Dataset entries

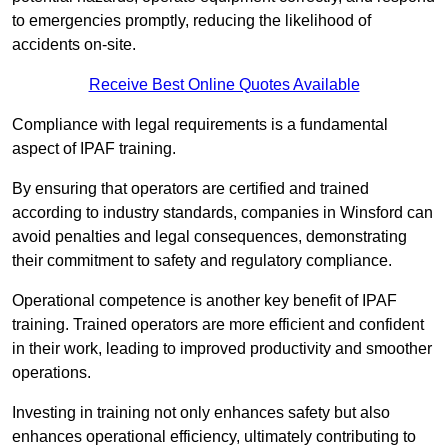
to emergencies promptly, reducing the likelihood of
accidents on-site.
Receive Best Online Quotes Available
Compliance with legal requirements is a fundamental
aspect of IPAF training.
By ensuring that operators are certified and trained
according to industry standards, companies in Winsford can
avoid penalties and legal consequences, demonstrating
their commitment to safety and regulatory compliance.
Operational competence is another key benefit of IPAF
training. Trained operators are more efficient and confident
in their work, leading to improved productivity and smoother
operations.
Investing in training not only enhances safety but also
enhances operational efficiency, ultimately contributing to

» Try it
The answer must consist of every line from the entries that holds the string "safety".

» Your response
their commitment to safety and regulatory compliance.
Investing in training not only enhances safety but also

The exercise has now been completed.